---------- DATA SUPPLIED

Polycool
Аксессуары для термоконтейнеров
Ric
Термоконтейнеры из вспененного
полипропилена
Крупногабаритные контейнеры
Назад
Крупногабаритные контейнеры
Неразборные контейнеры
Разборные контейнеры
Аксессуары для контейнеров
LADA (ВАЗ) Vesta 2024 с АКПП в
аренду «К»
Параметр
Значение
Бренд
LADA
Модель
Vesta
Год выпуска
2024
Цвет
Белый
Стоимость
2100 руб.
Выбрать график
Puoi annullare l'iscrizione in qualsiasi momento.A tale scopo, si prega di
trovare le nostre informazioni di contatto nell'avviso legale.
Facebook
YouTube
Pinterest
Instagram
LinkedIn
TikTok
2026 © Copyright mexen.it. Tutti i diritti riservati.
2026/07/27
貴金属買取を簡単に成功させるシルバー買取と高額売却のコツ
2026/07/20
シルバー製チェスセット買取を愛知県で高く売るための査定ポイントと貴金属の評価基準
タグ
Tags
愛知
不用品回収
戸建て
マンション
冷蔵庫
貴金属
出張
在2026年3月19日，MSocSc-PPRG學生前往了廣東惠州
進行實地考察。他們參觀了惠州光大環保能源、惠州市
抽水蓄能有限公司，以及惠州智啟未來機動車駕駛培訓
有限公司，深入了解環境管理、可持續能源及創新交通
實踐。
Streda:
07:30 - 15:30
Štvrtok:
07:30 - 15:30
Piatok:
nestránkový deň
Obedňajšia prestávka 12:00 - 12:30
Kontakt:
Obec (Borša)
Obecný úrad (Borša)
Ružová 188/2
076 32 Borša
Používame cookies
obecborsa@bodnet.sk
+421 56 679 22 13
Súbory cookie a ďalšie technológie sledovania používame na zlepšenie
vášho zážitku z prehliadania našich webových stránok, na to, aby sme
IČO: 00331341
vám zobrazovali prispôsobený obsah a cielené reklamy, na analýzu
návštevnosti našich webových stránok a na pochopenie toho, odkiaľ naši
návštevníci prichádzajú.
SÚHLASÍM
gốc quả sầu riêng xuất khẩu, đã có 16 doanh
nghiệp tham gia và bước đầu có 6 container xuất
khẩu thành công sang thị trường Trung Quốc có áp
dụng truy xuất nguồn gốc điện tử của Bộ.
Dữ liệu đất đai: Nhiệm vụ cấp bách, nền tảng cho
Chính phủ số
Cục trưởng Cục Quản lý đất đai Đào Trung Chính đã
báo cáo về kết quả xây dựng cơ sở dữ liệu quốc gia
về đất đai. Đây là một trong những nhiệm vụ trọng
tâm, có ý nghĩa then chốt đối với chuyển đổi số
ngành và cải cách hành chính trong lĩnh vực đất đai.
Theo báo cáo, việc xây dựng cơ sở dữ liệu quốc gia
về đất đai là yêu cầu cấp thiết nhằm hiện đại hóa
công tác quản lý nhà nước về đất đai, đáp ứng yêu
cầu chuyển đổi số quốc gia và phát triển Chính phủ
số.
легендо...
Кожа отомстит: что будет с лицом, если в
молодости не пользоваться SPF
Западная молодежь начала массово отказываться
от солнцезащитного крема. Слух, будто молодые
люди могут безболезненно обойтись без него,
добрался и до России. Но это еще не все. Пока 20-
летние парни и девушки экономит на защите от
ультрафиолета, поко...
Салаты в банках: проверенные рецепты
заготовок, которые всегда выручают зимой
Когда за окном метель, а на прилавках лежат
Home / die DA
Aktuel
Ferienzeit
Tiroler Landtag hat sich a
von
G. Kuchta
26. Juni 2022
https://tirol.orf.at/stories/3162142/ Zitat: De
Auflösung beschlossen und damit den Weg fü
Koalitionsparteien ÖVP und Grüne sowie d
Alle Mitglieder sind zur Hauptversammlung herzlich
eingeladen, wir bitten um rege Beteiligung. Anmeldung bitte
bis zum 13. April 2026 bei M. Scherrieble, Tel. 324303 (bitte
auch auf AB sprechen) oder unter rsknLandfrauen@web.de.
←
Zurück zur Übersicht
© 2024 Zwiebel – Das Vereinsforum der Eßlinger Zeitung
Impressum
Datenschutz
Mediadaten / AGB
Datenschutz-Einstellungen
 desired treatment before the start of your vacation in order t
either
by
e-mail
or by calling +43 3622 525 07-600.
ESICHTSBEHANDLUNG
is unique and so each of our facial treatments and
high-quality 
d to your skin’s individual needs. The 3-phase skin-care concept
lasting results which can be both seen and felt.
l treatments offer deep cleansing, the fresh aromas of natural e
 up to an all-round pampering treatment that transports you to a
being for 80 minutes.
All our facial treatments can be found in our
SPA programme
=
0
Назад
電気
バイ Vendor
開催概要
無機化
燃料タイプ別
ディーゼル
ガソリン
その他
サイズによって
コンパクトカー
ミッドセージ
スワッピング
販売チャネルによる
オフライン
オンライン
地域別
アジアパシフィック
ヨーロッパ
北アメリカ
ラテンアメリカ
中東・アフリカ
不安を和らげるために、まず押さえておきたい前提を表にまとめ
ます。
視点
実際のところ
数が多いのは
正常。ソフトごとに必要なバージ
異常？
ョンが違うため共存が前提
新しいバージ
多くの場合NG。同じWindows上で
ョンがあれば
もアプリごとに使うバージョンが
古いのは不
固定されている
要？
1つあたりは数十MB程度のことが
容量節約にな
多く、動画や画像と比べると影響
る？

--------------------

WHAT YOU WILL DO – Copy out each line of the data exactly.

RESULT OF THE EXERCISE –
Polycool
Аксессуары для термоконтейнеров
Ric
Термоконтейнеры из вспененного
полипропилена
Крупногабаритные контейнеры
Назад
Крупногабаритные контейнеры
Неразборные контейнеры
Разборные контейнеры
Аксессуары для контейнеров
LADA (ВАЗ) Vesta 2024 с АКПП в
аренду «К»
Параметр
Значение
Бренд
LADA
Модель
Vesta
Год выпуска
2024
Цвет
Белый
Стоимость
2100 руб.
Выбрать график
Puoi annullare l'iscrizione in qualsiasi momento.A tale scopo, si prega di
trovare le nostre informazioni di contatto nell'avviso legale.
Facebook
YouTube
Pinterest
Instagram
LinkedIn
TikTok
2026 © Copyright mexen.it. Tutti i diritti riservati.
2026/07/27
貴金属買取を簡単に成功させるシルバー買取と高額売却のコツ
2026/07/20
シルバー製チェスセット買取を愛知県で高く売るための査定ポイントと貴金属の評価基準
タグ
Tags
愛知
不用品回収
戸建て
マンション
冷蔵庫
貴金属
出張
在2026年3月19日，MSocSc-PPRG學生前往了廣東惠州
進行實地考察。他們參觀了惠州光大環保能源、惠州市
抽水蓄能有限公司，以及惠州智啟未來機動車駕駛培訓
有限公司，深入了解環境管理、可持續能源及創新交通
實踐。
Streda:
07:30 - 15:30
Štvrtok:
07:30 - 15:30
Piatok:
nestránkový deň
Obedňajšia prestávka 12:00 - 12:30
Kontakt:
Obec (Borša)
Obecný úrad (Borša)
Ružová 188/2
076 32 Borša
Používame cookies
obecborsa@bodnet.sk
+421 56 679 22 13
Súbory cookie a ďalšie technológie sledovania používame na zlepšenie
vášho zážitku z prehliadania našich webových stránok, na to, aby sme
IČO: 00331341
vám zobrazovali prispôsobený obsah a cielené reklamy, na analýzu
návštevnosti našich webových stránok a na pochopenie toho, odkiaľ naši
návštevníci prichádzajú.
SÚHLASÍM
gốc quả sầu riêng xuất khẩu, đã có 16 doanh
nghiệp tham gia và bước đầu có 6 container xuất
khẩu thành công sang thị trường Trung Quốc có áp
dụng truy xuất nguồn gốc điện tử của Bộ.
Dữ liệu đất đai: Nhiệm vụ cấp bách, nền tảng cho
Chính phủ số
Cục trưởng Cục Quản lý đất đai Đào Trung Chính đã
báo cáo về kết quả xây dựng cơ sở dữ liệu quốc gia
về đất đai. Đây là một trong những nhiệm vụ trọng
tâm, có ý nghĩa then chốt đối với chuyển đổi số
ngành và cải cách hành chính trong lĩnh vực đất đai.
Theo báo cáo, việc xây dựng cơ sở dữ liệu quốc gia
về đất đai là yêu cầu cấp thiết nhằm hiện đại hóa
công tác quản lý nhà nước về đất đai, đáp ứng yêu
cầu chuyển đổi số quốc gia và phát triển Chính phủ
số.
легендо...
Кожа отомстит: что будет с лицом, если в
молодости не пользоваться SPF
Западная молодежь начала массово отказываться
от солнцезащитного крема. Слух, будто молодые
люди могут безболезненно обойтись без него,
добрался и до России. Но это еще не все. Пока 20-
летние парни и девушки экономит на защите от
ультрафиолета, поко...
Салаты в банках: проверенные рецепты
заготовок, которые всегда выручают зимой
Когда за окном метель, а на прилавках лежат
Home / die DA
Aktuel
Ferienzeit
Tiroler Landtag hat sich a
von
G. Kuchta
26. Juni 2022
https://tirol.orf.at/stories/3162142/ Zitat: De
Auflösung beschlossen und damit den Weg fü
Koalitionsparteien ÖVP und Grüne sowie d
Alle Mitglieder sind zur Hauptversammlung herzlich
eingeladen, wir bitten um rege Beteiligung. Anmeldung bitte
bis zum 13. April 2026 bei M. Scherrieble, Tel. 324303 (bitte
auch auf AB sprechen) oder unter rsknLandfrauen@web.de.
←
Zurück zur Übersicht
© 2024 Zwiebel – Das Vereinsforum der Eßlinger Zeitung
Impressum
Datenschutz
Mediadaten / AGB
Datenschutz-Einstellungen
 desired treatment before the start of your vacation in order t
either
by
e-mail
or by calling +43 3622 525 07-600.
ESICHTSBEHANDLUNG
is unique and so each of our facial treatments and
high-quality 
d to your skin’s individual needs. The 3-phase skin-care concept
lasting results which can be both seen and felt.
l treatments offer deep cleansing, the fresh aromas of natural e
 up to an all-round pampering treatment that transports you to a
being for 80 minutes.
All our facial treatments can be found in our
SPA programme
=
0
Назад
電気
バイ Vendor
開催概要
無機化
燃料タイプ別
ディーゼル
ガソリン
その他
サイズによって
コンパクトカー
ミッドセージ
スワッピング
販売チャネルによる
オフライン
オンライン
地域別
アジアパシフィック
ヨーロッパ
北アメリカ
ラテンアメリカ
中東・アフリカ
不安を和らげるために、まず押さえておきたい前提を表にまとめ
ます。
視点
実際のところ
数が多いのは
正常。ソフトごとに必要なバージ
異常？
ョンが違うため共存が前提
新しいバージ
多くの場合NG。同じWindows上で
ョンがあれば
もアプリごとに使うバージョンが
古いのは不
固定されている
要？
1つあたりは数十MB程度のことが
容量節約にな
多く、動画や画像と比べると影響
る？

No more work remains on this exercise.